# Velvet's foal moving



## Velvet (Dec 3, 2008)

Hi guys!!

Velvet is 2 days overdue, took this video of her baby moving. Man it was moving ALOT!!!  So cute!!

Wish I could see it move in the FLESH though!


----------



## SmoothTrails (Oct 1, 2009)

Wow the first time I felt a foal move like that I almost had a heart attack...lol. He was born only like the nexy day!! I can't wait to see pictures of the baby.


----------



## Velvet (Dec 3, 2008)

Hehehe this little one has made itself known for quite a while already. Cheeky little brat! Moves alot! lol Especially when I talk to it!


----------



## themacpack (Jul 16, 2009)

Isn't it amazing? I think that was one of my favorite parts of my own pregnancies.


----------



## reining girl (Jan 30, 2009)

thats awsome!!! I cant wait to see the little thing!!! she just needs to hurry up and have it lol


----------



## PonderosaMiniatures (Oct 2, 2009)

Aw, so very special to know, Im excited for you, I cant wait to see foal, maybe tonight, You better have lots of pictures...on the newbie


----------



## bubblegum (Oct 6, 2009)

best of luck the birth is imminent tonight or tomorrow i would say


----------



## MangoRoX87 (Oct 19, 2009)

Thats so adorable!!! I was riding my mare (nothing bad or hard, just walking around to get her moving) and we went and stopped in a shed, and I happened to look down and Sassy (the foal) was kicking at her flank! It was so cute!


----------



## Velvet (Dec 3, 2008)

bubblegum said:


> best of luck the birth is imminent tonight or tomorrow i would say


From your lips to God's ears! :lol: No foal yet...sigh...


----------



## smrobs (Jul 30, 2008)

OMgoodness!! My first thought was that movie "Alien" LOL. I can't wait for a new foal to drool over . I hope all goes well and it happens soon!!!


----------



## Gidji (Dec 19, 2008)

Aww, thats just too cute! That foal better hurry up! Have you got any ideas for names yet?


----------



## Velvet (Dec 3, 2008)

Foal has had a name since he/she was conceived just about....  But I am keeping to myself until she is born!!! (Its supposed to be a filly, vet had a look on her 60day scan)


----------



## RoCru (Jul 19, 2009)

Wow, that is so neat!!!


----------

## [Using the information]
(a) According to the forum thread, what sex is the foal expected to be, and what is that expectation based on?
(b) Please extract word for word the part of the forum thread between "Aww, thats just" and "her 60day scan)", inclusive.

## [Collected material]

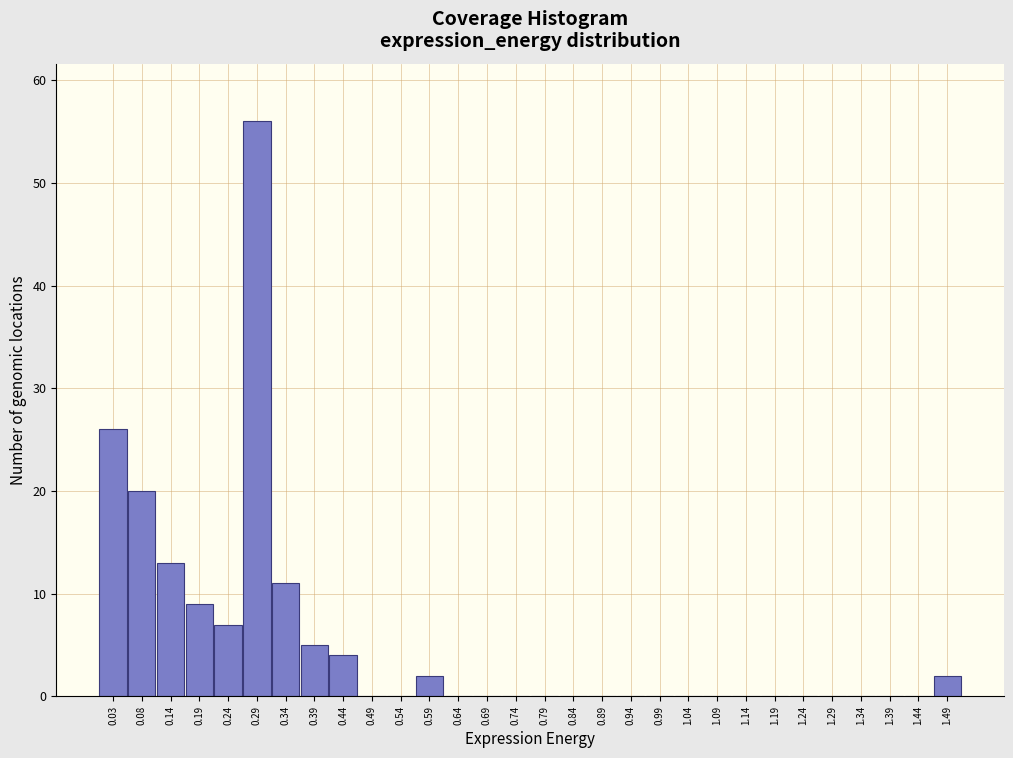

How tall is the bar that spans 0.56 to 0.61 on the x-axis? Neither the bar edges nor the heights are printed on the chart, so give them approximately, as read against the axes.

2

## [Solved tasks]
(a) A filly, based on the vet's look at the 60-day scan.

(b)
Aww, thats just too cute! That foal better hurry up! Have you got any ideas for names yet?


----------



## Velvet (Dec 3, 2008)

Foal has had a name since he/she was conceived just about....  But I am keeping to myself until she is born!!! (Its supposed to be a filly, vet had a look on her 60day scan)